**İstenen**
Aşağıdaki, salgın döneminde iş hukuku ve çalışma modellerini ele alan metni kaldığı yerden sürdürün.

**Alıntı**

Cumhurbaşkanı Erdoğan’ın, “Ekonomik İstikrar Kalkanı Paketi”nde yer alan tebdirler içinde “virüsün yayılmasına karşı alınan tebdirlerin etkisiyle Nisan, Mayıs ve Haziran aylarında temerrüde düşen firmaların kredi siciline “mücbir sebep” notu düşüleceği”ni açıklaması ile Türkiye’de de iş hukuku bakımından salgın hastalığın “mücbir sebep” olarak görülmesinin yolu açılmış oldu.

ÇALIŞMA MODELLERİ

Cumhurbaşkanı Erdoğan yaptığı açıklamada, kısa çalışma ödeneğine, uzaktan ve esnek çalışmaya yönelik yeni düzenlemeler yapılabileceğini belirtirken, telafi çalışma süresinin etkinleştirilerek, 2 aydan 4 aya çıkarıldığını ifade etmişti. Çalışma hayatında uygulamaya konulabilecek düzenlemelerden bazıları şöyle:

UZAKTAN (EVDEN) ÇALIŞMA:

İş Kanunu’nda tam olarak bulunmasa da işyeri sağlığı ve çalışanların sağlığı açısından özellikle virüsün yaygın olarak görüldüğü ülkelerde de sıklıkla başvurulan bir model. Uygulanabilmesi için öncelikle yapılacak iş uzaktan çalışmaya uygun olmalı. Uzaktan çalışmanın esaslarının şirket yönetimlerince belirlenmesi, bunların şirket çalışanlarına yazılı olarak bildirilmesi gerekiyor. Çalışanların onaylaması ve ilk aşamada ne kadar süreyle bu yola başvurulacağı belirlenmesi önem taşıyor. Bu modelde, iş ilişkisi aynen işyerinde ifa ediliyormuş sayılmakta. Çalışan işverenin talimatlarını aynen işyerinde olduğu gibi özenle ve bizzat yerine getirmekle, işveren de mali haklarını çalışanlara aynen sağlamakla sorumlu. İstikrar Kalkanı Paketi’nde, “bu modelin daha etkin hale getirileceği belirtiliyor.

**Gösterilen veriler**
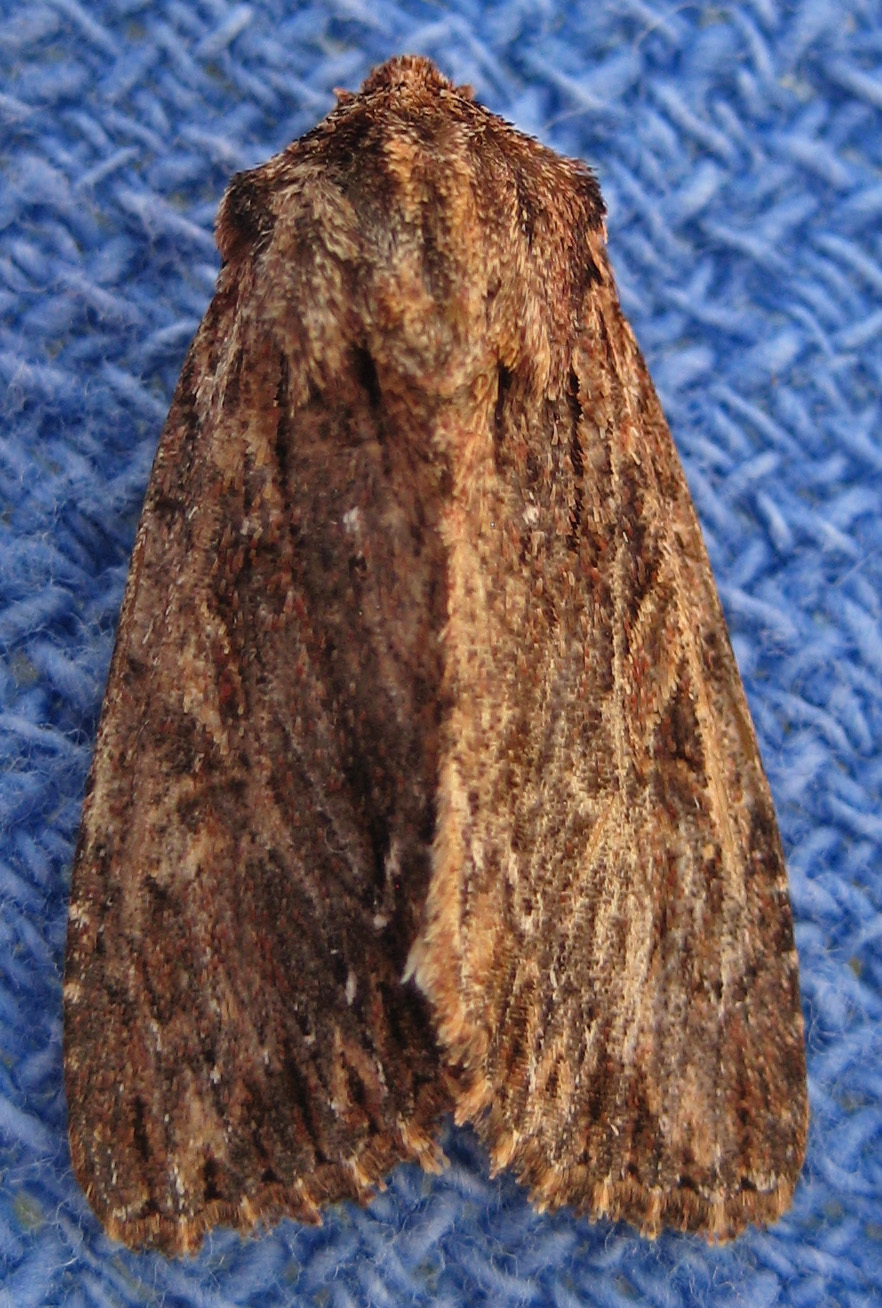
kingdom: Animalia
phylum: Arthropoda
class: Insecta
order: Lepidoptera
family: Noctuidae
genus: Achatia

---

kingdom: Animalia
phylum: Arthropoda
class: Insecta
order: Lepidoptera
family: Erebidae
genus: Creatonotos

**Beklenen yanıt**
ÜCRETLİ İZİN:

İşyerlerinde belirli bir süre kapatılma halinde ya da çalışanların sayısının azaltılması için “ücretli izin” uygulamasına geçilebilir. İş Kanunlarına göre bu uygulamaya geçiş işverenlerin kararına bağlı.

ÜCRETSİZ İZİN:

İdari tedbirler kapsamında geçici surette kapatılmasına karar verilen işyerleri, çalışanların yazılı onayını alarak ücretsiz izin uygulamasına gitmeyi tercih edebilir.

KISA ÇALIŞMA UYGULAMASI:

“Ekonomik İstikrar Kalkanı Paketi”ndeki tebdirler arasında yer alıyor. Bu uygulama, işyerinde 3 ayı aşmamak koşuluyla çalışanlara çalışmadıkları dönem için kısa çalışma ödeneği adı altında gelir desteği sağlanmasına dayanıyor. Böylelikle virüs nedeniyle faaliyetlerine ara vermek zorunda kalan işyerlerindeki çalışanlara gelir desteği verilirken işverenlerin de maliyetlerinin azaltılması amaçlanıyor.

TELAFİ ÇALIŞMASI:

“Ekonomik İstikrar Kalkanı Paketi”nde, telafi çalışma süresinin etkin hale getirilmesi ve 2 aylık telafi süresinin 4 aya çıkarılması öngörülüyor. İşverenlerin, işe ne zaman ara verileceğini, ne zaman tekrar başlanacağını ve telafi çalışmalarının hangi koşullarda ve zamanda yapılacağını planlayarak, çalışanlara yazılı olarak bildirmesi gerekiyor.